Electrification of vehicles and home heating is pushing up total power demand for the first time in decades, and stock valuations remain relatively subdued. European utilities are priced at an average nine times earnings before interest, taxes, depreciation, and amortization, or Ebitda, compared with 12 times for U.S. peers, says Jens Zimmermann, the sector analyst at Gabelli Funds.

That all spells exciting times for sleepy, regulated natural monopolies that control the last kilometer to the customer. “Companies that have been cash cows for dividends suddenly have growth to offer,” Zimmermann says.

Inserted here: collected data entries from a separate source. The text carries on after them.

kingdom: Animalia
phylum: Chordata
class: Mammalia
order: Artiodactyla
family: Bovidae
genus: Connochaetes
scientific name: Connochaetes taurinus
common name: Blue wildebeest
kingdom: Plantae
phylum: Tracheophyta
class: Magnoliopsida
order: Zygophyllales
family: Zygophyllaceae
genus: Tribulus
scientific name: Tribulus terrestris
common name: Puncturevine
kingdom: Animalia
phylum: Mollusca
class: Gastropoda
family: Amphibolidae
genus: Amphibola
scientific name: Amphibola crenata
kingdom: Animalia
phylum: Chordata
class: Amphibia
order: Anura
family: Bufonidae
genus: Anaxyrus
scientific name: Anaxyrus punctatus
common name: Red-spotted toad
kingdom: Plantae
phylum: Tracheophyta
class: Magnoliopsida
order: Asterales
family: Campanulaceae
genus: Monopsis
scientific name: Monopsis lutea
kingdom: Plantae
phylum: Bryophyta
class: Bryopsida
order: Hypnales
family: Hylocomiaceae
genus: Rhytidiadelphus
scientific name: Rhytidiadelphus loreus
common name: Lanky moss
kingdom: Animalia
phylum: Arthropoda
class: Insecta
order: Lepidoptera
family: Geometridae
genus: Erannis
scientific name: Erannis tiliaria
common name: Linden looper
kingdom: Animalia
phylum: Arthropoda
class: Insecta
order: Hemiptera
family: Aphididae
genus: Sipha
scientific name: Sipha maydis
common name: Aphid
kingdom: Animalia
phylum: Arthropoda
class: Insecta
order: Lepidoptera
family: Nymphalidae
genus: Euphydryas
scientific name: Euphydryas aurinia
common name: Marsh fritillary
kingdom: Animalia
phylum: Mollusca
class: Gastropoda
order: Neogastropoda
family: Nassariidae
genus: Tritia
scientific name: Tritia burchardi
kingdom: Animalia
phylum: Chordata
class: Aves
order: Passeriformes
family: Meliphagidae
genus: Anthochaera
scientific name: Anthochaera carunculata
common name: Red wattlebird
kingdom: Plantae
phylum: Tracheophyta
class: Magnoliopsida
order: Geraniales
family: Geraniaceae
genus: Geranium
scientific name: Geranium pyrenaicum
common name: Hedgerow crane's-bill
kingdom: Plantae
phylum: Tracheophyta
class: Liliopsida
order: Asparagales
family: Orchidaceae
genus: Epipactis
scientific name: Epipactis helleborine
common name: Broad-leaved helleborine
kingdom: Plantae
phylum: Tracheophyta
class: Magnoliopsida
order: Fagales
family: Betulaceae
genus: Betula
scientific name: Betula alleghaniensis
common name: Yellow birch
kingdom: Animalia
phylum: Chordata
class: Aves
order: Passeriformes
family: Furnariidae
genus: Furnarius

The EU estimates necessary grid investments at 584 billion euros ($679 billion) by 2030. Governments look ready to increase rates accordingly, despite already-high power prices, says Tancrede Fulop, who covers the sector for Morningstar. Utilities in the United Kingdom and Spain already have “visibility” on their rate structure into the next decade, with Germany “in negotiations,” he says.

U.S. President Donald Trump’s hostility toward Europe, plus the Strait of Hormuz closure, refocused minds on breaking fossil-fuel dependency, Zimmermann adds. “European politicians want more renewables as fast as possible again,” he says.

Investors may have to hunt a bit to find more-or-less pure plays in the grid space. The two dominant European utilities by market capitalization, Iberdrola and Enel, are integrated giants across the supply chain and geographies. The biggest names in the grid space are the U.K.’s National Grid and Germany’s E.ON, says Moro. He likes both.

Morningstar’s Fulop is also bullish on National Grid, though he sees the sector as “fairly valued” in aggregate. Zimmermann is more broadly optimistic. “There’s upside on both the earnings and valuation side, and Europe hasn’t really seen the data-center driver yet,” he says.

One yellow flag is grid operators spending beyond their means on green transformation, warns Nadege Tillier, head of corporate credit research at ING. The average capital budget has reached 130% of Ebitda, she calculates. “Their capex is far beyond the cash they make,” she says.

Bond markets are so far making up the difference, lending at close to sovereign rates. Spanish grid monopolist Redeia still got a downgrade from Fitch earlier this year, and Germany’s Amprion from Moody’s, though both remain investment-grade.

With debt mounting, rising interest rates have emerged as the sector’s top risk, Fulop adds. Financial markets are anticipating at least two hikes this year from the European Central Bank to offset the inflationary jolt spurred by the Iran war.

Stock investors tend to prefer growing pains to no growth at all, though. European utilities are starting to deliver it, and for a good reason.